Der Angeklagte G wurde am 1. Juni 1982 von KHM ████ (Bl. 14/15 d. A.) und am 2. Juni 1982 von RiAG ██ (Bl. 34/35) als Beschuldigter vernommen und hat sich zur Sache eingelassen.
Der Inhalt seiner umfangreichen Einlassung wird von der Revision entgegen § 344 Abs. 2 Satz 2 StPO nicht vollständig und zusammenhängend mitgeteilt, sodass ein Vergleich mit den von der Revision beanstandeten Darlegungen im Urteil (S. 16) nicht möglich ist.
4. Die Rüge, die Strafkammer hätte „die Möglichkeit und Wirkung“ der Schlagführung gegen ███ näher aufklären müssen (Verstoß gegen § 244 Abs. 2 StPO), ist unzulässig.
Die Beschwerdeführerin legt nicht dar, auf welchem Wege diese Aufklärung hätte durchgeführt werden können, insbesondere welche anderen Beweismittel als Angeklagte und Nebenklägerin (UA S. 15) dem Tatrichter zur Verfügung standen.
II. Sachbeschwerde
Die Überprüfung des Urteils auf Grund der Sachbeschwerde hat keinen Rechtsfehler aufgedeckt.

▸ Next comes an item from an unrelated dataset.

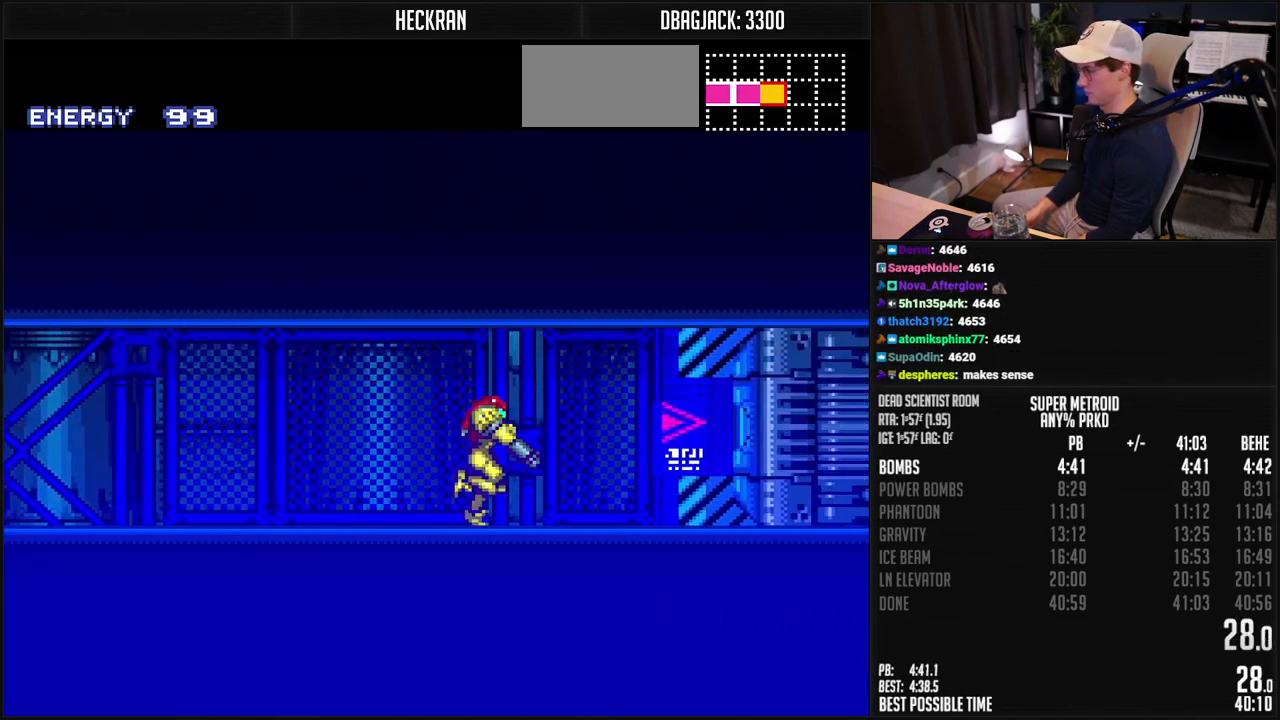
{"buttons": ["B", "R1", "DPAD_RIGHT"], "events": [[34, "L1", "up"], [117, "DPAD_RIGHT", "up"], [117, "R1", "down"], [301, "R1", "up"], [318, "DPAD_RIGHT", "down"], [385, "X", "down"], [485, "X", "up"], [501, "R1", "down"]]}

Die Überlegungen und Schlussfolgerungen des Tatrichters brauchen nicht zwingend zu sein; es genügt, dass sie nach der allgemeinen Lebenserfahrung möglich sind. Dies gilt insbesondere für die von der Revision beanstandeten Feststellungen, dass Frau ██ █████ ihren Ehemann nicht ein zweites Mal angerufen hat und dass ██ ihren Schlägen hätte ausweichen können. Die Annahme einer partiellen Glaubwürdigkeit der Zeugin ██ ███ ist nicht willkürlich.
Eine abschließende Bewertung des Falls findet sich in Abschnitt III der Urteilsgründe. Einer nochmaligen ausdrücklichen Gesamtwürdigung aller Beweise bedurfte es nicht. Nach dem Wegfall der Hauptbelastungszeugin waren die verbleibenden Indizien insgesamt so schwach, dass die Annahme fern liegt, ihr Zusammentreffen könne dem Tatrichter eine andere Überzeugung vermitteln als diejenige, die den Freisprüchen zugrunde liegt.
B. Für die Entscheidung über die sofortigen Beschwerden der Angeklagten gegen die Versagung der Haftentschädigung (§ 8 Abs. 3 StrEG in Verbindung mit § 464 Abs. 3 StPO) ist der Senat nicht zuständig, weil die Beschwerdeführer selbst kein Hauptrechtsmittel eingelegt haben (Senatsbeschluss vom 8. März 1984 – 1 StR 14/84). In diesem Umfang war die Sache an das zuständige Oberlandesgericht abzugeben.
RiBGH Kuhn ist in Urlaub und deshalb verhindert, seine Unterschrift beizufügen.